[Supplied entries Boundary: Start]

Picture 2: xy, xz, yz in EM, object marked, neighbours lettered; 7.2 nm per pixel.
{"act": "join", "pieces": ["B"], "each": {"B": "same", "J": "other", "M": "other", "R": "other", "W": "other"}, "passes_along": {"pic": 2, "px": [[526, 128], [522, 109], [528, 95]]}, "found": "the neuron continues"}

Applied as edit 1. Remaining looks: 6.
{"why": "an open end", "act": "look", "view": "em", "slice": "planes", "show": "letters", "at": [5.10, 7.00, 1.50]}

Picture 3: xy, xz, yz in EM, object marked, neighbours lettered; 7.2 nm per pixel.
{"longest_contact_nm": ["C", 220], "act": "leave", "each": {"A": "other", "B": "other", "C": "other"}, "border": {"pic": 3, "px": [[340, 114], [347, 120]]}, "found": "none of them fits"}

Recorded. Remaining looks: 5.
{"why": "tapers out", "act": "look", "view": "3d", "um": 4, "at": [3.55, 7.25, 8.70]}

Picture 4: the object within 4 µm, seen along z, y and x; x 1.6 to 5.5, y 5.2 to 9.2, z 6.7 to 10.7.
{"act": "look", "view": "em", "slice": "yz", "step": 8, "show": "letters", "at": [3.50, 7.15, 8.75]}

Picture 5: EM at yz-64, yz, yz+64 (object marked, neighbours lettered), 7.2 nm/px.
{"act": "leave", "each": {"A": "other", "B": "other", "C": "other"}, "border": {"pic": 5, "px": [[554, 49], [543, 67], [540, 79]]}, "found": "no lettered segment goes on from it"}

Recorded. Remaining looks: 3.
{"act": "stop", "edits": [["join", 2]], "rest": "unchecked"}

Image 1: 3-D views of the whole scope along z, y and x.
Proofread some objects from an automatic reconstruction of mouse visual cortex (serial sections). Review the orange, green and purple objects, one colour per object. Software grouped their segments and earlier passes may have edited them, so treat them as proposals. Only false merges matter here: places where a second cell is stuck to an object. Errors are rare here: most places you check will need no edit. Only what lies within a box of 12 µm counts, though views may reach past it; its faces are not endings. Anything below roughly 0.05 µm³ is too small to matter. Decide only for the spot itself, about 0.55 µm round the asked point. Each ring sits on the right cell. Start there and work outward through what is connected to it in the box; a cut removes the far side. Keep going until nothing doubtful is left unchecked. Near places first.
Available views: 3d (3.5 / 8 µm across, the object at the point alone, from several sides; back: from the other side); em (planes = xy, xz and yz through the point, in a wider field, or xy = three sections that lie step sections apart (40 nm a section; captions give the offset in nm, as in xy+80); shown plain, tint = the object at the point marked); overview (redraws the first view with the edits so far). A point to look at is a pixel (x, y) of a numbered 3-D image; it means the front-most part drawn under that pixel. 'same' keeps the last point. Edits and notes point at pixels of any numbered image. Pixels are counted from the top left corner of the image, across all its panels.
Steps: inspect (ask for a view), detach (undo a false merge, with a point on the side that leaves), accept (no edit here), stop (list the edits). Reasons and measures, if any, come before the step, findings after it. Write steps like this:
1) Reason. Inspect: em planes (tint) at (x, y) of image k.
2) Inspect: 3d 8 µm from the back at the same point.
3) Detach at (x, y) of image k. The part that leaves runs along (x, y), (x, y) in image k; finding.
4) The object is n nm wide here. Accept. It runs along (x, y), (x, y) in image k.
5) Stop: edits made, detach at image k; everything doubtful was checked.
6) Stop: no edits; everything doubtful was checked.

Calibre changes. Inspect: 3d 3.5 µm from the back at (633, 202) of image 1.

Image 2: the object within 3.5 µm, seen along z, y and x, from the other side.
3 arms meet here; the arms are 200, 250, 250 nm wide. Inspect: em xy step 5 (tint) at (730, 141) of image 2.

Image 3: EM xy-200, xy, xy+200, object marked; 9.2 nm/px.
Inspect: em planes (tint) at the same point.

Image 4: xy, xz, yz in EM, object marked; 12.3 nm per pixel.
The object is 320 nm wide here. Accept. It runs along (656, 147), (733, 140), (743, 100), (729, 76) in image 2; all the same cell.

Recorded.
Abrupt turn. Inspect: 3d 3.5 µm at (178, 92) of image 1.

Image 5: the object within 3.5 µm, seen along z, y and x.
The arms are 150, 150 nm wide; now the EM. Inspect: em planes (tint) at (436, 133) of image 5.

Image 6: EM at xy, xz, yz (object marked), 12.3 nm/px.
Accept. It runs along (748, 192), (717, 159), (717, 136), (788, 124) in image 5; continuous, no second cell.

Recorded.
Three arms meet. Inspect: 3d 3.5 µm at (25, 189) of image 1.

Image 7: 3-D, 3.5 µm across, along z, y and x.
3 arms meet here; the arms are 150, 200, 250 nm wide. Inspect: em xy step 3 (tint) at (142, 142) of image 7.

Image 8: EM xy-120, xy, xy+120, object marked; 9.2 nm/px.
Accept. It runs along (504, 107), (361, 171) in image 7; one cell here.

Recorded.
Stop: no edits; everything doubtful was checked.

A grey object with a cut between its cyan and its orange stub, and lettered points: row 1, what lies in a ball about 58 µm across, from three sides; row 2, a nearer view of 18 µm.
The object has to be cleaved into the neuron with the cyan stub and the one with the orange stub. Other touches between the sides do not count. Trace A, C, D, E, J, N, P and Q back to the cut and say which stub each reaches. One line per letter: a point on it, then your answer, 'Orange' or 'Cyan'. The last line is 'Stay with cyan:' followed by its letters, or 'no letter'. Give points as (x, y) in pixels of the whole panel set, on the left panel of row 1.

[Supplied entries Boundary: End]

_Task objective_
Only one stretch of the data is wanted: the lines from the one with "A grey object" through the last, repeated exactly.

_Response area_
A grey object with a cut between its cyan and its orange stub, and lettered points: row 1, what lies in a ball about 58 µm across, from three sides; row 2, a nearer view of 18 µm.
The object has to be cleaved into the neuron with the cyan stub and the one with the orange stub. Other touches between the sides do not count. Trace A, C, D, E, J, N, P and Q back to the cut and say which stub each reaches. One line per letter: a point on it, then your answer, 'Orange' or 'Cyan'. The last line is 'Stay with cyan:' followed by its letters, or 'no letter'. Give points as (x, y) in pixels of the whole panel set, on the left panel of row 1.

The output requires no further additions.